1 files changed, 17 insertions, 28 deletions

diff --git a/src/Curves/Edwards/XYZT.v b/src/Curves/Edwards/XYZT.v
index 160866b64..2b126dfcb 100644
--- a/src/Curves/Edwards/XYZT.v
+++ b/src/Curves/Edwards/XYZT.v
@@ -107,34 +107,23 @@ Module Extended.
         end.
       Next Obligation. pose proof (E.denominator_nonzero _ nonzero_a square_a _ nonsquare_d _ _ (proj2_sig (to_twisted P1))  _ _  (proj2_sig (to_twisted P2))); t.
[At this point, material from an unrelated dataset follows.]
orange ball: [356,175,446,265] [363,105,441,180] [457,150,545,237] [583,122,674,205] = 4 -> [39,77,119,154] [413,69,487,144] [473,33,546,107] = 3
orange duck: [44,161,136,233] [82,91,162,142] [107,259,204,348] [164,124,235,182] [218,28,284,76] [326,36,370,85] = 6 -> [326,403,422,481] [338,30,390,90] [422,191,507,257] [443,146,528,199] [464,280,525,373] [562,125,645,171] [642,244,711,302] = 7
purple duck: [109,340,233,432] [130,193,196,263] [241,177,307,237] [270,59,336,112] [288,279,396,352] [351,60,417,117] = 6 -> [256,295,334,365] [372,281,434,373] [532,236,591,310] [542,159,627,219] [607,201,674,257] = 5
Qed.
 
-      Program Definition _group_proof nonzero_a' square_a' nonsquare_d' : Algebra.Hierarchy.group /\ _ /\ _ :=
-                 @Group.group_from_redundant_representation
-                   _ _ _ _ _
-                   ((E.edwards_curve_abelian_group(a:=a)(d:=d)(nonzero_a:=nonzero_a')(square_a:=square_a')
-                                                  (nonsquare_d:=nonsquare_d')).(Algebra.Hierarchy.abelian_group_group))
-                   _
-                   eq
-                   m1add
-                   zero
-                   opp
-                   from_twisted
-                   to_twisted
-                   to_twisted_from_twisted
-                   _ _ _ _.
-      Next Obligation. cbv [to_twisted]. t. Qed.
-      Next Obligation.
-        match goal with
-        | |- context[E.add ?P ?Q] =>
-          unique pose proof (E.denominator_nonzero _ nonzero_a square_a _ nonsquare_d _ _  (proj2_sig P)  _ _  (proj2_sig Q))
-        end. cbv [to_twisted m1add]. t. Qed.
-      Next Obligation. cbv [to_twisted opp]. t. Qed.
-      Next Obligation. cbv [to_twisted zero]. t. Qed.
-      Global Instance group x y z
-        : Algebra.Hierarchy.group := proj1 (_group_proof x y z).
-      Global Instance homomorphism_from_twisted x y z :
-        Monoid.is_homomorphism := proj1 (proj2 (_group_proof x y z)).
-      Global Instance homomorphism_to_twisted x y z :
-        Monoid.is_homomorphism := proj2 (proj2 (_group_proof x y z)).
+      Global Instance isomorphic_commutative_group_m1 :
+        @Group.isomorphic_commutative_groups
+          Epoint E.eq
+            (E.add(nonzero_a:=nonzero_a)(square_a:=square_a)(nonsquare_d:=nonsquare_d))
+            (E.zero(nonzero_a:=nonzero_a))
+            (E.opp(nonzero_a:=nonzero_a))
+          point eq m1add zero opp
+          from_twisted to_twisted.
+      Proof.
+        eapply Group.commutative_group_by_isomorphism; try exact _.
+        par: abstract
+               (cbv [to_twisted from_twisted zero opp m1add]; intros;
+                repeat match goal with
+                       | |- context[E.add ?P ?Q] =>
+                         unique pose proof (E.denominator_nonzero _ nonzero_a square_a _ nonsquare_d _ _  (proj2_sig P)  _ _  (proj2_sig Q)) end;
+                t).
+      Qed.
     End TwistMinusOne.
   End ExtendedCoordinates.
 End Extended.